Elétrico vs. Combustão: Os verdadeiros incendiários?
“Então diz-me lá, João, devo comprar um elétrico?” “Não” e “sim”, respondo quase sempre quando mo perguntam. E perguntam muitas vezes. “Depende da utilização que vais dar ao carro e depende, também, de quanto tens e queres gastar”, acrescento. Porque sou totalmente a favor do automóvel elétrico, mas não para todos e muito menos para tudo, pelo menos para já.
Isto porque nem todos temos o poder financeiro para chegar aos preços exorbitantes de um elétrico – obrigatoriedade que nos privará do acesso à essencial mobilidade particular, como apontado, e bem, repetidas vezes, por Carlos Tavares, CEO da Stellantis – e porque outros tantos condutores e famílias não tem ainda acesso a um ponto de carregamento privado (nem vão ter no tempo que lhes resta, lamento informar).
A luta EV versus ICE estende-se às incontroláveis e tantas vezes apalermadas redes sociais, alimentadas por bombásticas manchetes que abrem as notícias de automóveis a arder e que se propagam com ainda mais velocidade do que o próprio fogo. “Fogo terá tido início num Tesla, acabando por se alastrar a outros carros”. Duzentos automóveis para a sucata no passado mês de agosto, em Lisboa, por causa de um elétrico.

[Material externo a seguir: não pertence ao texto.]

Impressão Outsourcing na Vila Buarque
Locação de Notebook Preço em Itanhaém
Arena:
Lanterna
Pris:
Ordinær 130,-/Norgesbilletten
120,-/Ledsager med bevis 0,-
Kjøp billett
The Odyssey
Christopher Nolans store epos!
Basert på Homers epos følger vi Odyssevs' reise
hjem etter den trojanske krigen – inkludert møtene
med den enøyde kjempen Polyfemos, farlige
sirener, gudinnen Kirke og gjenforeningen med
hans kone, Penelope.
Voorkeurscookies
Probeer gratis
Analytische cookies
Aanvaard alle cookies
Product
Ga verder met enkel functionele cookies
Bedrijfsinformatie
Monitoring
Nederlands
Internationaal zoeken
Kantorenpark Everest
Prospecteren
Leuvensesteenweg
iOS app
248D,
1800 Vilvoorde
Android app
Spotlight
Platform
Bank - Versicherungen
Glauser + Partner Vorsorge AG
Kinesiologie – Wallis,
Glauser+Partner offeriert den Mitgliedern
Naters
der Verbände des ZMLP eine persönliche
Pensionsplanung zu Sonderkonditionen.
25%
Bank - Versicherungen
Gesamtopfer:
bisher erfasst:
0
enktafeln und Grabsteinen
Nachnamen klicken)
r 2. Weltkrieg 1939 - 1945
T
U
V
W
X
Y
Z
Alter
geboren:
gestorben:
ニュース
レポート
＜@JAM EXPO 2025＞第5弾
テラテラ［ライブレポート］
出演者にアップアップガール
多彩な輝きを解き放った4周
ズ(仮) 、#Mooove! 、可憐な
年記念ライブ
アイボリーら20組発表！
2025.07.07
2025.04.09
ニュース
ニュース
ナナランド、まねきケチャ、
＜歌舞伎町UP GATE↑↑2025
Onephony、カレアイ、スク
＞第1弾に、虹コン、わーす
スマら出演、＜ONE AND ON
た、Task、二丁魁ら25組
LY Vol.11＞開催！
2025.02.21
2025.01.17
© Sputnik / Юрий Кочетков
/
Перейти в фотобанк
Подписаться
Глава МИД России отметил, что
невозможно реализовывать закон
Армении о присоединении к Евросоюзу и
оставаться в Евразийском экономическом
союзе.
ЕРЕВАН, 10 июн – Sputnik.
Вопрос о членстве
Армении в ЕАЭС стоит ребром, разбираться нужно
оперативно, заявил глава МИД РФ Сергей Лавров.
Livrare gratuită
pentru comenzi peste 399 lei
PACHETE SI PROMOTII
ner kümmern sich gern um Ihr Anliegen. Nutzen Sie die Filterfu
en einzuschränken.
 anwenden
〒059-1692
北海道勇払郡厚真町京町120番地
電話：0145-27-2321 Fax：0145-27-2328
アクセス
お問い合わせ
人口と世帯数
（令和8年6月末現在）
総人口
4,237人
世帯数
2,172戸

Após a leitura deste destaque, “velhos do Restelo” (e de outras paragens) agarraram-se aos seus veículos a combustão que nem cotão a velcro e vieram defendê-los e às suas emissões de escape, “incendiando”, novamente, a conversa.
Mas eis que, afinal, parece que não, parece que coiso e tal e que, após investigação, se justifica repor a verdade, uma verdade que rapidamente se transforma num novo ataque ao automóvel, desta vez ao verdadeiro culpado, o motor de combustão: “Mercedes com 21 anos provocou o incêndio no Prior Velho”, li esta semana. Afinal foi um “carro velho”, dizem, aquele que o português consegue suportar, que usa para ir trabalhar, pagar contas e sustentar e cuidar da família. Porque então, conclui-se agora, sustentável é trocarmos de automóvel de quatro em quatro ou de seis em seis anos.
Tudo certo, então. Com este novo incentivo ao elétrico, teremos ar limpo e menos ruído nas cidades. E até porque vivemos num país com salários e uma política de tributação que também incentiva à compra de novos automóveis, como se essa fosse, neste momento, a prioridade da maior parte dos portugueses, trocar de carro, antes de pagar a renda da casa e de pôr comida no prato.
Gasolina, Diesel, mild hybrid, full hybrid, plug-in hybrid, GPL, GNC, elétrico a bateria, elétricos com pilha de combustível a hidrogénio, combustíveis sintéticos, trotinetes, bicicletas e transportes públicos. Vivemos numa era com cada vez mais soluções e procuramos uma só, suportando uma discussão que não só não resolverá o problema, como o intensificará, promovendo uma luta que atrasará a mudança de mentalidades e implementará, cada vez mais, um cenário de dúvida perante tanta desinformação que apela apenas ao “gosto” fácil e à “setinha” da partilha que dissemina ainda mais a mensagem errada.
Temos um problema para resolver, reconheço que sim, e um que não tem solução fácil. E essa solução passa pelo elétrico? Sim, sem dúvida. Mas, atualmente, não em exclusivo, isso garanto-vos. A solução passa pelas soluções todas, a mais adequada às necessidades e capacidades de cada um de nós. E não, não o digo por ter recentemente comprado um Mercedes “velho” como o que, pelo menos até nova investigação e novo e avassalador título, causou este incêndio, mas porque os carros, infelizmente, vão continuar a arder, os de combustão e os que têm uma bateria.